De todas as artes o teatro é a mais dada ao choro. Nele a solidão é impossível, pois mesmo o espectador solitário se confronta com a carne-e-osso no palco à frente. A poesia, ao contrário, permite e até encoraja a solidão, e por isso exige uma música interna adequada, um silêncio mental cavernoso, capaz de ecoar as rimas e de dar profundidade aos sons. O teatro não. No teatro, a caverna se impõe de fora pra dentro, destrói os barulhos internos, impera autoritária sobre qualquer que seja o concerto dos órgãos, rouba-lhes as batidas ruidosas para em seu lugar colocar gloriosas cordas de harpa — com as quais os anjos-atriz produzirão celestial melodia. 

Assim foi meu encontro hoje com Hannah. Um confronto lacrimejoso, entristecido; sobretudo desentorpecido. Não havia dorflex que me impedisse de, olhando-a nos olhos, sentir-lhe a companhia. Ela, mulher, amante, pensadora, atriz, judia, filósofa, musa, singela. Atacava-me com as palavras, furando minha tristeza, alimentando-me de humanidade. Nunca fui tão judeu quanto defronte dela. Tornou-me homem ela, pegou-me pelo braço e me ensinou a coragem que dormia em mim, sempre dormiu. Não há monstros nos outros, ela diz, em franca oposição aos corações de todos em sua volta. Nossos monstros são nossas mediocridades. Nossas banalidades, nossas fraquezas. Um grito de vida e de esperança procurando —não: exigindo! — grandeza. Nossa grandeza. 
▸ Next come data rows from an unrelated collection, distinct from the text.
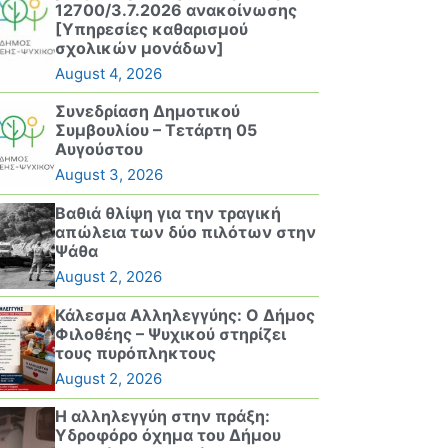
12700/3.7.2026 ανακοίνωσης
[Υπηρεσίες καθαρισμού
σχολικών μονάδων]
August 4, 2026
Συνεδρίαση Δημοτικού
Συμβουλίου – Τετάρτη 05
Αυγούστου
August 3, 2026
Βαθιά θλίψη για την τραγική
απώλεια των δύο πιλότων στην
Ψάθα
August 2, 2026
Κάλεσμα Αλληλεγγύης: Ο Δήμος
Φιλοθέης – Ψυχικού στηρίζει
τους πυρόπληκτους
August 2, 2026
Η αλληλεγγύη στην πράξη:
Υδροφόρο όχημα του Δήμου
Com a pequenez da minha hombridade judia contrastava a grandiosidade da estória do meu povo. Não, não o meu povo judeu, que nunca me pertenceu nem me deixou pertencer. O povo-verdade, povo ensimesmado, povo vivo. Sorriso de criança. De amor e de esperança a terra se adensa. Nosso sofrimento é nosso adubo. Nossas artes, nossas folhas. Por que o teatro faz tanto chorar? Porque, embora não sejamos todos poetas nem músicos, somos todos atores no palco da vida. E a amizade de que tanto carecemos não é senão sorriso de atriz. Ela, que chora com o teu choro, te ama como às estrelas os gregos. Fazer teatro é fazer do próprio corpo um grande ombro no qual os homens chorem. O teatro é uma mulher! Seu nome é Hannah e a ela não podemos senão amar.